■ Task: Please retype the passage from the text below about the detained court staff, between "AI-Index: MDE 19/011/2012" and "before Libyan courts.", inclusive.

International court staff detained

AI-Index: MDE 19/011/2012

Four International Criminal Court (ICC) staff have been detained in Libya since 7 June after meeting Saif al-Islam al-Gaddafi. All four are being held by a militia group apparently at the instruction of the interim government.

Saif al-Islam al-Gaddafi’s appointed defence counsel, Melinda Taylor, alongside interpreter Helen Assaf and two senior representatives of the ICC’s Registry, Esteban Peralta Losilla and Alexander Khodakov, had been granted permission by the Libyan authorities to visit him. The purpose of their visit included informing Saif al-Islam al-Gaddafi of current proceedings in his case at the ICC and to take his instructions regarding the Libyan government’s current application to prosecute him before Libyan courts.

Reports indicate that the ICC staff were detained after Melinda Taylor met with Saif al-Islam Gaddafi. The meeting was monitored and she and her client were searched in violation of his right to communicate freely and in confidence with his lawyer. The authorities allege they discovered a “coded message” from Mohammed Ismail, a former member of the al-Gaddafi regime who is wanted by the Libyan authorities. They claim the message amounts to espionage or violations of Libya’s national security.

The four staff members have been moved to a jail in the mountain town of Zintan and are reportedly being held on a 45-day “preventative detention” order while investigations are carried out.

■ Stored dataset items:
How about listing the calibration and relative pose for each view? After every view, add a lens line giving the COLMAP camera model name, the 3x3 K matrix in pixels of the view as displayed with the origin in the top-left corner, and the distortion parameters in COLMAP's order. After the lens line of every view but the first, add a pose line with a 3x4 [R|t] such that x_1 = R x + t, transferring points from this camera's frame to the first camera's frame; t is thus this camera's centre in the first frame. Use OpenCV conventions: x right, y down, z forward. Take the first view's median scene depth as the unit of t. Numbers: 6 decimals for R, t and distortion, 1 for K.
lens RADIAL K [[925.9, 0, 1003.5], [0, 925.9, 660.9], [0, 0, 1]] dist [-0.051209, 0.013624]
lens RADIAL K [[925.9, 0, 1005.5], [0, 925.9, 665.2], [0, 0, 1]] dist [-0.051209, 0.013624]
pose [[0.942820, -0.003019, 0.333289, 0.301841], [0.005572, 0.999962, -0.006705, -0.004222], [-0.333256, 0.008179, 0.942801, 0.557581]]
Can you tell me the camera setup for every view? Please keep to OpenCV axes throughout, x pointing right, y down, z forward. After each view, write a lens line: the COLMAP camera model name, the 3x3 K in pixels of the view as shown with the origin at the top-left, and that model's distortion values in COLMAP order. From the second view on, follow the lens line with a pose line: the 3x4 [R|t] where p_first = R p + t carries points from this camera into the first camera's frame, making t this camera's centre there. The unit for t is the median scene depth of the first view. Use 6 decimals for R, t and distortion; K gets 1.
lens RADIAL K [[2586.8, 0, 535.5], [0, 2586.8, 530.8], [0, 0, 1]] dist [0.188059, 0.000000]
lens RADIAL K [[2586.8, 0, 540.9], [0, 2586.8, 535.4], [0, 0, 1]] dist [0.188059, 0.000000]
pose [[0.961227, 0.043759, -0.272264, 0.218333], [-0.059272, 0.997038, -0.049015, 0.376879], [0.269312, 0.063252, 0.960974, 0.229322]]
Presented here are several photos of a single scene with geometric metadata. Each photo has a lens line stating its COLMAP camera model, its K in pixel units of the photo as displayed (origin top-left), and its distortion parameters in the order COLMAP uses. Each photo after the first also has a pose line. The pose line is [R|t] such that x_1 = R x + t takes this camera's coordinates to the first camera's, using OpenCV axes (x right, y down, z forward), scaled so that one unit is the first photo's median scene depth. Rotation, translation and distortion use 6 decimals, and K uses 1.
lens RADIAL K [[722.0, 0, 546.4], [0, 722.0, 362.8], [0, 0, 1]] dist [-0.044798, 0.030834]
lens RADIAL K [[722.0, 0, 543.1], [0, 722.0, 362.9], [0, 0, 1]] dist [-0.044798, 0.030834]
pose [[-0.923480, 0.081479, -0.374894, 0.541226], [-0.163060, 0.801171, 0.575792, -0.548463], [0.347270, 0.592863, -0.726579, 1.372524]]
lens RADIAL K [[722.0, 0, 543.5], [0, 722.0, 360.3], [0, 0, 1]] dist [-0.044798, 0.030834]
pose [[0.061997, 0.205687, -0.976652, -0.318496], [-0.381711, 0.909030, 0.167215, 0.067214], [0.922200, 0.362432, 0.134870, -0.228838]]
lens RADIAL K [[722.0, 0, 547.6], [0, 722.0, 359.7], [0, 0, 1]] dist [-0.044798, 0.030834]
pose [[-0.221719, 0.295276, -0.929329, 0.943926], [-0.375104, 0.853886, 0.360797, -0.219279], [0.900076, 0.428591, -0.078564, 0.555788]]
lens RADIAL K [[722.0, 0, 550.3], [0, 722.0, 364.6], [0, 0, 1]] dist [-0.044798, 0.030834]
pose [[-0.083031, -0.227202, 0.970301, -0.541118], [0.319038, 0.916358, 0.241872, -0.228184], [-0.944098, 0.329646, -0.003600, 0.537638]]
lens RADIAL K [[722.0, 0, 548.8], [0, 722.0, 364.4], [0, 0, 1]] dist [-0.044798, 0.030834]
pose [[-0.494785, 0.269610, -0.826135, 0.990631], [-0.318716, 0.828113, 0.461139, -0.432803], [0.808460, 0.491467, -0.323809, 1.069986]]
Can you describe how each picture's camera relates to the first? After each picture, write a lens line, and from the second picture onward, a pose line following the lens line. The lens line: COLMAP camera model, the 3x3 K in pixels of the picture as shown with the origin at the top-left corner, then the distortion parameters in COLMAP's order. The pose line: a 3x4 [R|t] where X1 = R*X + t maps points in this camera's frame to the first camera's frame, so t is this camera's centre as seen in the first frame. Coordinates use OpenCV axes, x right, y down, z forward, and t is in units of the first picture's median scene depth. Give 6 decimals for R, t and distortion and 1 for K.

■ Solution:
AI-Index: MDE 19/011/2012

Four International Criminal Court (ICC) staff have been detained in Libya since 7 June after meeting Saif al-Islam al-Gaddafi. All four are being held by a militia group apparently at the instruction of the interim government.

Saif al-Islam al-Gaddafi’s appointed defence counsel, Melinda Taylor, alongside interpreter Helen Assaf and two senior representatives of the ICC’s Registry, Esteban Peralta Losilla and Alexander Khodakov, had been granted permission by the Libyan authorities to visit him. The purpose of their visit included informing Saif al-Islam al-Gaddafi of current proceedings in his case at the ICC and to take his instructions regarding the Libyan government’s current application to prosecute him before Libyan courts.